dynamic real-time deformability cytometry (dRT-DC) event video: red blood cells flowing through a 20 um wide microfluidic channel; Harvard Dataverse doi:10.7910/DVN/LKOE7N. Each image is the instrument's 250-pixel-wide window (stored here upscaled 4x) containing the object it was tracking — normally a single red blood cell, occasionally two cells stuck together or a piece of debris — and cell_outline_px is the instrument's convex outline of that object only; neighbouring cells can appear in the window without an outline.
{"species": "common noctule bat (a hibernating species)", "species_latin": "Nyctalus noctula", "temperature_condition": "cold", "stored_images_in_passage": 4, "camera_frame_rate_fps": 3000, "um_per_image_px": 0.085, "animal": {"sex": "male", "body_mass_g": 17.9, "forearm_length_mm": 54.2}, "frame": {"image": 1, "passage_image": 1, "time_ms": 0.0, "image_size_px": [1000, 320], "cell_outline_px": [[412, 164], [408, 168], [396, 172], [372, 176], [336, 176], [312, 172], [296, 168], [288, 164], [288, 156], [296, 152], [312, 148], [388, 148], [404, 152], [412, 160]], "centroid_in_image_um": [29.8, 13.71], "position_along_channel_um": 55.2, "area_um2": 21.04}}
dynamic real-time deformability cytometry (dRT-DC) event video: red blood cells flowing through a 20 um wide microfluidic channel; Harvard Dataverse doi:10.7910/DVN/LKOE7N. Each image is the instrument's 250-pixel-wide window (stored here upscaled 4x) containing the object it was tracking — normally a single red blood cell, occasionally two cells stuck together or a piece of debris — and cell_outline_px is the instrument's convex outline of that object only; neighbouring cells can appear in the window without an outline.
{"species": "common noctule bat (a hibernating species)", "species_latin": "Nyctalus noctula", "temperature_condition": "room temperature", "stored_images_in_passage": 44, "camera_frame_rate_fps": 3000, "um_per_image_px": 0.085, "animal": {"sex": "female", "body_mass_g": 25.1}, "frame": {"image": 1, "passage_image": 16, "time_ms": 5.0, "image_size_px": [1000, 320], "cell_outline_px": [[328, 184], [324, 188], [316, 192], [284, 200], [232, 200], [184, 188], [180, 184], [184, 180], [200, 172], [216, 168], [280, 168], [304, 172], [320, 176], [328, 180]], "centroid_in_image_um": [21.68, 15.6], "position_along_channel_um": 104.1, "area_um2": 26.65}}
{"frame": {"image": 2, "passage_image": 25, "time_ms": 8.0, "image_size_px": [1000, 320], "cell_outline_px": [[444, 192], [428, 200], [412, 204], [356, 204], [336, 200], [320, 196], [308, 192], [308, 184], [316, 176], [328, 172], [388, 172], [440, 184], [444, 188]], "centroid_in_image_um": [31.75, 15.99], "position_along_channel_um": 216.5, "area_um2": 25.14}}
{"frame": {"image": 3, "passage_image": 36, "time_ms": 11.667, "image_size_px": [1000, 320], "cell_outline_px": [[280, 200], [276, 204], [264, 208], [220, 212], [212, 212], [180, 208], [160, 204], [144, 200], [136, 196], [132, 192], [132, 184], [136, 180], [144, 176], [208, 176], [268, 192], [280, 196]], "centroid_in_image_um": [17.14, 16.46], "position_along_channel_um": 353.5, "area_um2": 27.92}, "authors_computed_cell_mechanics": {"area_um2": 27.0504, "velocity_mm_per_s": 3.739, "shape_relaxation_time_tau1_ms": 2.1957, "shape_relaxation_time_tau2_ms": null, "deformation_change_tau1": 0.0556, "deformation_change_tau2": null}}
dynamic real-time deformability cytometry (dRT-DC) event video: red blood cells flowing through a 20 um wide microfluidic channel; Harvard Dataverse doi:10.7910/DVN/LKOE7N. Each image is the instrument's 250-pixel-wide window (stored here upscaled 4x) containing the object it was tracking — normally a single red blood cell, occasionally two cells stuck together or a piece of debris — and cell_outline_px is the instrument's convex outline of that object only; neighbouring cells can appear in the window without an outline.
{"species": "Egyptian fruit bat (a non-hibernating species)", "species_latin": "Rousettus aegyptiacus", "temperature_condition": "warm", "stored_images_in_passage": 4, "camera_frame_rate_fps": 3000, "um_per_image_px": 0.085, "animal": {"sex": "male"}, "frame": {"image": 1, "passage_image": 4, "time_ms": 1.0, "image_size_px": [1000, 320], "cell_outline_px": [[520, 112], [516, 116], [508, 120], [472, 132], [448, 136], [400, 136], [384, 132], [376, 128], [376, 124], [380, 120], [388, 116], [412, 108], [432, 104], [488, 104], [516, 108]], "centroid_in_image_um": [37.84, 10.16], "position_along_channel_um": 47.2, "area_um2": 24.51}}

******************************

**OBJECTIVE:**
The data above must be returned in full, exactly as written.

**RESULT OF THE TASK:**
dynamic real-time deformability cytometry (dRT-DC) event video: red blood cells flowing through a 20 um wide microfluidic channel; Harvard Dataverse doi:10.7910/DVN/LKOE7N. Each image is the instrument's 250-pixel-wide window (stored here upscaled 4x) containing the object it was tracking — normally a single red blood cell, occasionally two cells stuck together or a piece of debris — and cell_outline_px is the instrument's convex outline of that object only; neighbouring cells can appear in the window without an outline.
{"species": "common noctule bat (a hibernating species)", "species_latin": "Nyctalus noctula", "temperature_condition": "cold", "stored_images_in_passage": 4, "camera_frame_rate_fps": 3000, "um_per_image_px": 0.085, "animal": {"sex": "male", "body_mass_g": 17.9, "forearm_length_mm": 54.2}, "frame": {"image": 1, "passage_image": 1, "time_ms": 0.0, "image_size_px": [1000, 320], "cell_outline_px": [[412, 164], [408, 168], [396, 172], [372, 176], [336, 176], [312, 172], [296, 168], [288, 164], [288, 156], [296, 152], [312, 148], [388, 148], [404, 152], [412, 160]], "centroid_in_image_um": [29.8, 13.71], "position_along_channel_um": 55.2, "area_um2": 21.04}}
dynamic real-time deformability cytometry (dRT-DC) event video: red blood cells flowing through a 20 um wide microfluidic channel; Harvard Dataverse doi:10.7910/DVN/LKOE7N. Each image is the instrument's 250-pixel-wide window (stored here upscaled 4x) containing the object it was tracking — normally a single red blood cell, occasionally two cells stuck together or a piece of debris — and cell_outline_px is the instrument's convex outline of that object only; neighbouring cells can appear in the window without an outline.
{"species": "common noctule bat (a hibernating species)", "species_latin": "Nyctalus noctula", "temperature_condition": "room temperature", "stored_images_in_passage": 44, "camera_frame_rate_fps": 3000, "um_per_image_px": 0.085, "animal": {"sex": "female", "body_mass_g": 25.1}, "frame": {"image": 1, "passage_image": 16, "time_ms": 5.0, "image_size_px": [1000, 320], "cell_outline_px": [[328, 184], [324, 188], [316, 192], [284, 200], [232, 200], [184, 188], [180, 184], [184, 180], [200, 172], [216, 168], [280, 168], [304, 172], [320, 176], [328, 180]], "centroid_in_image_um": [21.68, 15.6], "position_along_channel_um": 104.1, "area_um2": 26.65}}
{"frame": {"image": 2, "passage_image": 25, "time_ms": 8.0, "image_size_px": [1000, 320], "cell_outline_px": [[444, 192], [428, 200], [412, 204], [356, 204], [336, 200], [320, 196], [308, 192], [308, 184], [316, 176], [328, 172], [388, 172], [440, 184], [444, 188]], "centroid_in_image_um": [31.75, 15.99], "position_along_channel_um": 216.5, "area_um2": 25.14}}
{"frame": {"image": 3, "passage_image": 36, "time_ms": 11.667, "image_size_px": [1000, 320], "cell_outline_px": [[280, 200], [276, 204], [264, 208], [220, 212], [212, 212], [180, 208], [160, 204], [144, 200], [136, 196], [132, 192], [132, 184], [136, 180], [144, 176], [208, 176], [268, 192], [280, 196]], "centroid_in_image_um": [17.14, 16.46], "position_along_channel_um": 353.5, "area_um2": 27.92}, "authors_computed_cell_mechanics": {"area_um2": 27.0504, "velocity_mm_per_s": 3.739, "shape_relaxation_time_tau1_ms": 2.1957, "shape_relaxation_time_tau2_ms": null, "deformation_change_tau1": 0.0556, "deformation_change_tau2": null}}
dynamic real-time deformability cytometry (dRT-DC) event video: red blood cells flowing through a 20 um wide microfluidic channel; Harvard Dataverse doi:10.7910/DVN/LKOE7N. Each image is the instrument's 250-pixel-wide window (stored here upscaled 4x) containing the object it was tracking — normally a single red blood cell, occasionally two cells stuck together or a piece of debris — and cell_outline_px is the instrument's convex outline of that object only; neighbouring cells can appear in the window without an outline.
{"species": "Egyptian fruit bat (a non-hibernating species)", "species_latin": "Rousettus aegyptiacus", "temperature_condition": "warm", "stored_images_in_passage": 4, "camera_frame_rate_fps": 3000, "um_per_image_px": 0.085, "animal": {"sex": "male"}, "frame": {"image": 1, "passage_image": 4, "time_ms": 1.0, "image_size_px": [1000, 320], "cell_outline_px": [[520, 112], [516, 116], [508, 120], [472, 132], [448, 136], [400, 136], [384, 132], [376, 128], [376, 124], [380, 120], [388, 116], [412, 108], [432, 104], [488, 104], [516, 108]], "centroid_in_image_um": [37.84, 10.16], "position_along_channel_um": 47.2, "area_um2": 24.51}}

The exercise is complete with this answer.